Article:
[Start]

I will hold office hours from 12:00 to 1:00 pm on Mondays. In addition, I am available to meet with students by appointment; please contact me by email or phone to set up a mutually convenient time.

Texts for this class will be available for purchase at the Queens College Bookshop. You will also find all of these texts on closed reserve at the library:

1. Salvatore, Aguirre, Joseph, eds., Crime and Punishment in Latin America: Law and Society
Since Late Colonial Times (Duke UP, 2001

2. Caulfield, In Defense of Honor (Duke UP, 1999)

3. Aguirre and Buffington, Reconstructing criminality in Latin America (Scholarly Resources, 2000)

4. Sarmiento, Facundo: Civiliation and Barbarism (Penguin Books, 1998)

5. optional: Piccato, City of Suspects: Crime in Mexico City, 1900-1931 (Duke UP, 2001).

The following are requirements for this course.

[End]

Raw records:
[Start]

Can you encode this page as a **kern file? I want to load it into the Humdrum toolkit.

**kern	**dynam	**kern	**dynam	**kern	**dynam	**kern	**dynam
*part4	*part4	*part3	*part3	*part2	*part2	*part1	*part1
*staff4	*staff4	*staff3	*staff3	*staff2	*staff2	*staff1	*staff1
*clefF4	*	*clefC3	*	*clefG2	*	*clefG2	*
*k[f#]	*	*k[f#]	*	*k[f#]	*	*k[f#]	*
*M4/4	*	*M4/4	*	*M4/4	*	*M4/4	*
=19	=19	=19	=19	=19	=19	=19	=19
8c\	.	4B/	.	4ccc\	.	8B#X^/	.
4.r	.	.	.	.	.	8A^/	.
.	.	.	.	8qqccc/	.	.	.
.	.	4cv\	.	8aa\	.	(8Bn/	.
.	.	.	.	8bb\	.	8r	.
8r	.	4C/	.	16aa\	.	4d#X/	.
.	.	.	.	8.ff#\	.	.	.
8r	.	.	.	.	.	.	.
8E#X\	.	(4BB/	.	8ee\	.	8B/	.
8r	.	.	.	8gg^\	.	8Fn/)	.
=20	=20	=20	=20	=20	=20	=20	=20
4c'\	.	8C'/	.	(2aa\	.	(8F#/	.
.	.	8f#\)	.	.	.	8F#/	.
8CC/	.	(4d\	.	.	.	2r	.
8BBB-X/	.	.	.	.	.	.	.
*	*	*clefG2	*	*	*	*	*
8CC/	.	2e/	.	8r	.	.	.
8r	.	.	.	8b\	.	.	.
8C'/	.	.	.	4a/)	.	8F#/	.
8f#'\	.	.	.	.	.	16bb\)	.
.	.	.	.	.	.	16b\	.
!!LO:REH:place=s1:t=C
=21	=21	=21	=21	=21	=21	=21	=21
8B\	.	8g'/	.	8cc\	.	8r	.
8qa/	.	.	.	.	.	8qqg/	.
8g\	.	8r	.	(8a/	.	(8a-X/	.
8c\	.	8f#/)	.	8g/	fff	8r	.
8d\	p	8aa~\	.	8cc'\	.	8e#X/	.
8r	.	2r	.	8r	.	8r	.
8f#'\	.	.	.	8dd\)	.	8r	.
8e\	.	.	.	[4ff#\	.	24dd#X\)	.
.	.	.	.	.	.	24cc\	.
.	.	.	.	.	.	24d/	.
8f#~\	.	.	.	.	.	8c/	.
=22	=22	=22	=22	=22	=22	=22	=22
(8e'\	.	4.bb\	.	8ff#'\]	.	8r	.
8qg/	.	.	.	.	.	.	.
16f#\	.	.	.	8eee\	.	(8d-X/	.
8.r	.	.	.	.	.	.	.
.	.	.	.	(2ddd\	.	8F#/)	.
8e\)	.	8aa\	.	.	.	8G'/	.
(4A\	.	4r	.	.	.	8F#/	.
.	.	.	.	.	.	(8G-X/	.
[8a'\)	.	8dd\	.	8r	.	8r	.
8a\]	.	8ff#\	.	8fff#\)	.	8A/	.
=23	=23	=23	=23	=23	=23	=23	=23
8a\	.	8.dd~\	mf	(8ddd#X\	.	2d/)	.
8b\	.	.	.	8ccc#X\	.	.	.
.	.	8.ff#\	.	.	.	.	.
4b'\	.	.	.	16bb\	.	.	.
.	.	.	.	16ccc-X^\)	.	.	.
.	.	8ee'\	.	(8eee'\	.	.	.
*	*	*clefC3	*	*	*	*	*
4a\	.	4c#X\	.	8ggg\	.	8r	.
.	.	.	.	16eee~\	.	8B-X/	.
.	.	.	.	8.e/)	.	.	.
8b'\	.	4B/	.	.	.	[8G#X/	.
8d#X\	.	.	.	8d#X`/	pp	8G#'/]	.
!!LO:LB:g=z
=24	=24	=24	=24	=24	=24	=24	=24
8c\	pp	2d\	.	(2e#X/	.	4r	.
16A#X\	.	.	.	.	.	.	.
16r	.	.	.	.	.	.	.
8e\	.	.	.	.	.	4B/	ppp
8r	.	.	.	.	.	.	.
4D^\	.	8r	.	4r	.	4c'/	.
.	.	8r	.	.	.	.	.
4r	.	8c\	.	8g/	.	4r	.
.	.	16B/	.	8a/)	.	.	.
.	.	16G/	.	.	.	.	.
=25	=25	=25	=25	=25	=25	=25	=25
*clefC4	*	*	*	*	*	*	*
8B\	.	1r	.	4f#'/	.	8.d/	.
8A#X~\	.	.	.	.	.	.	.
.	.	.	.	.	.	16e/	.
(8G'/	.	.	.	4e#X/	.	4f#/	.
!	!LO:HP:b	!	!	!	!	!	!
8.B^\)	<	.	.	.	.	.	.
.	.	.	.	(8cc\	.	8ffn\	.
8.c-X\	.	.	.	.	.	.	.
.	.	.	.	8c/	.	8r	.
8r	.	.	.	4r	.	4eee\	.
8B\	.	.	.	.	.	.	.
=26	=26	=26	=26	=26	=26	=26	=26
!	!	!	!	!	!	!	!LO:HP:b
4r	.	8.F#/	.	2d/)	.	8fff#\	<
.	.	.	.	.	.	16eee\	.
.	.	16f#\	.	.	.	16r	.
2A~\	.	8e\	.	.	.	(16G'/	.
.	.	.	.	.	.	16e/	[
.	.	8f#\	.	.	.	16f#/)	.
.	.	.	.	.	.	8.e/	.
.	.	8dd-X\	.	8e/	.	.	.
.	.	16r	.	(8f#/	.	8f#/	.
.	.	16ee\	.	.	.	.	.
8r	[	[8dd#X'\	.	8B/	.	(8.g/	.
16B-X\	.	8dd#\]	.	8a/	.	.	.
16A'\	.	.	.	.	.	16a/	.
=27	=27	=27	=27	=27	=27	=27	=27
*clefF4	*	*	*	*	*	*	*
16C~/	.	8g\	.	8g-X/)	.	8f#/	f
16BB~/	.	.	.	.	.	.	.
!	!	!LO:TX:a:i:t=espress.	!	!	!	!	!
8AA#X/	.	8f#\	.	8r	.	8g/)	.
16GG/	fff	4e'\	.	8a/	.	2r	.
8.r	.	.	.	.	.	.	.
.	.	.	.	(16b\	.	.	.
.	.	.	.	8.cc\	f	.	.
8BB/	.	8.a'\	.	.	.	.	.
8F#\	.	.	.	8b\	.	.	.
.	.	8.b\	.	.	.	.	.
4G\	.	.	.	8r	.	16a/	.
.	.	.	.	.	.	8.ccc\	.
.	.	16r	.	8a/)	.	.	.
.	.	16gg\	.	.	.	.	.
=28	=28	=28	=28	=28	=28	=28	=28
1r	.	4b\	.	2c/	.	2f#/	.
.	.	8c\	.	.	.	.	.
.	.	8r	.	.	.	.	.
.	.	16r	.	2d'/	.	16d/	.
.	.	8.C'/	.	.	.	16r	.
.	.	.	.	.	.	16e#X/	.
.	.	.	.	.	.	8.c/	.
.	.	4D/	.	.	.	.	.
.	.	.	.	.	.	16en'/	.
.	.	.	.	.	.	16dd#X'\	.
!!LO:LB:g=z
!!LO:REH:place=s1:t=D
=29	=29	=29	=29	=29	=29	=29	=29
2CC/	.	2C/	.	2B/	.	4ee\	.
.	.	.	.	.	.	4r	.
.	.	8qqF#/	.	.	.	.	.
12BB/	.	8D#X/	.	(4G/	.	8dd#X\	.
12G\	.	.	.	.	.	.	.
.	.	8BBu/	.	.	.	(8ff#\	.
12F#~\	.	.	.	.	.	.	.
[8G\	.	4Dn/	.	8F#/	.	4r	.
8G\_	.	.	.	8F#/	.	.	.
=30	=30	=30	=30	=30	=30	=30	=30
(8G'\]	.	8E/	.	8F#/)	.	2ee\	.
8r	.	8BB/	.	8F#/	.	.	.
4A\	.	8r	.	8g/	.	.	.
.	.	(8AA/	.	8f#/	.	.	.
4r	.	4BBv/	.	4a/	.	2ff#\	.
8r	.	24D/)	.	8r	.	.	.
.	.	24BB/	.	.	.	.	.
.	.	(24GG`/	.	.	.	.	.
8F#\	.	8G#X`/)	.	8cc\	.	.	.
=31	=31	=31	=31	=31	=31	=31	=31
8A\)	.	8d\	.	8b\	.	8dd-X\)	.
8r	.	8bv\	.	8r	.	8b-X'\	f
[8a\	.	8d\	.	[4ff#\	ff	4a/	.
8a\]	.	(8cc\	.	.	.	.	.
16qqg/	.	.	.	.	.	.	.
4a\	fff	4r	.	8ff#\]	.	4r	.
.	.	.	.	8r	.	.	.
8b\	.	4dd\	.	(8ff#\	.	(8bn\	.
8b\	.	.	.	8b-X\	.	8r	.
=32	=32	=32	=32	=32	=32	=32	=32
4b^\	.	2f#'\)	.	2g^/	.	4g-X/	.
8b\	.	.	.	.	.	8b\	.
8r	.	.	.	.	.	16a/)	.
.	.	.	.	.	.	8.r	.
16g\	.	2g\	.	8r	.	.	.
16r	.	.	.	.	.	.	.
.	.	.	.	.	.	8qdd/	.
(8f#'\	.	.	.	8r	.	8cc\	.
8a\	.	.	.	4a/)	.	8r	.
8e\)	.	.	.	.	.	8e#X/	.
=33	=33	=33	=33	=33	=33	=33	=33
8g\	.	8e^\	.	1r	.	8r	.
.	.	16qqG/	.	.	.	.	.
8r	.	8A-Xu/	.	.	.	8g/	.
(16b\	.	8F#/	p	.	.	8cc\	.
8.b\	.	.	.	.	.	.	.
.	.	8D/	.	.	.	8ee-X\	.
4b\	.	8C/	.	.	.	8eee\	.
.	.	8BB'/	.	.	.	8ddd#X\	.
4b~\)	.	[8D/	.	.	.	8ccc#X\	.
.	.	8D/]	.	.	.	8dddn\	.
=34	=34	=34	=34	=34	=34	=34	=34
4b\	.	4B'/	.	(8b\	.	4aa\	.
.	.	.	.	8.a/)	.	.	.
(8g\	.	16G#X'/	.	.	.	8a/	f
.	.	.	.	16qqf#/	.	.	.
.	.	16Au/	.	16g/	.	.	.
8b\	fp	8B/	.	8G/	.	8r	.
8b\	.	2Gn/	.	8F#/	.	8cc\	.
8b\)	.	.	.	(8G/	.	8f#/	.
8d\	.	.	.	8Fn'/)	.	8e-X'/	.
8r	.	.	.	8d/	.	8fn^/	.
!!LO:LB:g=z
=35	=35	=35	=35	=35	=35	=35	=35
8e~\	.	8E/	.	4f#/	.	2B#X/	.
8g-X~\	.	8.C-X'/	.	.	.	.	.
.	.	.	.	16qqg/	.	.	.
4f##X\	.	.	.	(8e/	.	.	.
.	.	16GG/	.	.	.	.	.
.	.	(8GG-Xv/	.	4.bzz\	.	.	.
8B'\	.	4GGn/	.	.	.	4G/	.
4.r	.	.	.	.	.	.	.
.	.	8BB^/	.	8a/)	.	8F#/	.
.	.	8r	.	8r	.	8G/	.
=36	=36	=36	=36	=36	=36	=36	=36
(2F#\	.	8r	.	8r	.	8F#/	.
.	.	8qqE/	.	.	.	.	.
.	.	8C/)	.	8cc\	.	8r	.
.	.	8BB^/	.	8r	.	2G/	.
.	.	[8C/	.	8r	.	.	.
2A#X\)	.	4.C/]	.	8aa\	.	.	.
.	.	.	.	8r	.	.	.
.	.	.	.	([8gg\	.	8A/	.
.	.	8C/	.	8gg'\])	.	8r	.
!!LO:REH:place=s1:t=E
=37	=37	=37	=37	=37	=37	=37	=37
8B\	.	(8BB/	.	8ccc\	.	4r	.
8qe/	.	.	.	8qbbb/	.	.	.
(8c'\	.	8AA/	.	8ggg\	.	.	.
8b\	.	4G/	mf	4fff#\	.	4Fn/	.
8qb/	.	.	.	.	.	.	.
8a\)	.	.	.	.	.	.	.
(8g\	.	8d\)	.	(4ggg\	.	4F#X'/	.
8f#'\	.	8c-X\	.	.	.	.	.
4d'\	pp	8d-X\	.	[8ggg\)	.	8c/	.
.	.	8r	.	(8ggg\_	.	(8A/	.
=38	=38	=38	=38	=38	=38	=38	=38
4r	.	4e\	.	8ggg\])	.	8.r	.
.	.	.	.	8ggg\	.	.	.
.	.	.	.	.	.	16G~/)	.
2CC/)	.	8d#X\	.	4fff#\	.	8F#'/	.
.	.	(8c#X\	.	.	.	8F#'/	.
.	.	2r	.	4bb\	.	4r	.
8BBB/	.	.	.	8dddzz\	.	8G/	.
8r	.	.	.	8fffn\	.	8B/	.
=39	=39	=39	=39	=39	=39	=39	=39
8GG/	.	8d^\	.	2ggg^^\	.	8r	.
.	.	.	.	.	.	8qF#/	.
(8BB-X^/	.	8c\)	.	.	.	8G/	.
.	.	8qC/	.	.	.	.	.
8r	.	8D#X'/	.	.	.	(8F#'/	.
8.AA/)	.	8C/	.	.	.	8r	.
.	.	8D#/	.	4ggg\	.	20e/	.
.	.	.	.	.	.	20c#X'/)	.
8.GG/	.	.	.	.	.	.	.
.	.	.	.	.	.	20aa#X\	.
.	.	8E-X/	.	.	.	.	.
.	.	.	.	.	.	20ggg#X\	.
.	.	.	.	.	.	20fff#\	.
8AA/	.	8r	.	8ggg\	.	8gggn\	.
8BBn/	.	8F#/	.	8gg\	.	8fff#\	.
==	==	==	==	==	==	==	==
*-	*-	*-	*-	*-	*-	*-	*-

[End]

What is asked:
A: Pull out each line of the listing that contains the string "place", and treat uppercase and lowercase as different.
B: Carry on the course syllabus from the point where it stops.

The results:
A:
!!LO:REH:place=s1:t=C
!!LO:REH:place=s1:t=D
!!LO:REH:place=s1:t=E

B:
1. Presentation: oral presentation. Beginning on the third week of the semester, each student will take a turn at making a brief presentation (of ten minutes, maximum) that will serve to introduce the class discussion. Your presentation should focus on the readings for that week, and it should pose questions to the class that will spark discussion and, ideally, debate. These presentations are designed to allow you to focus carefully on one particular week's theme and to bring up the issues you believe are important, and for you to hear each other’s insights on the texts that we will be reading and their importance in history. During the first class, I will circulate a sign-up sheet, and students will be asked to sign themselves up for whichever week they would prefer to present. As part of this assignment, you are required to hold a short meeting with me ahead of time to go over your presentation; we can either meet immediately before our class or at another mutually convenient time. It is your responsibility to contact me to set up this pre-presentation meeting with me.

2. Written assignments.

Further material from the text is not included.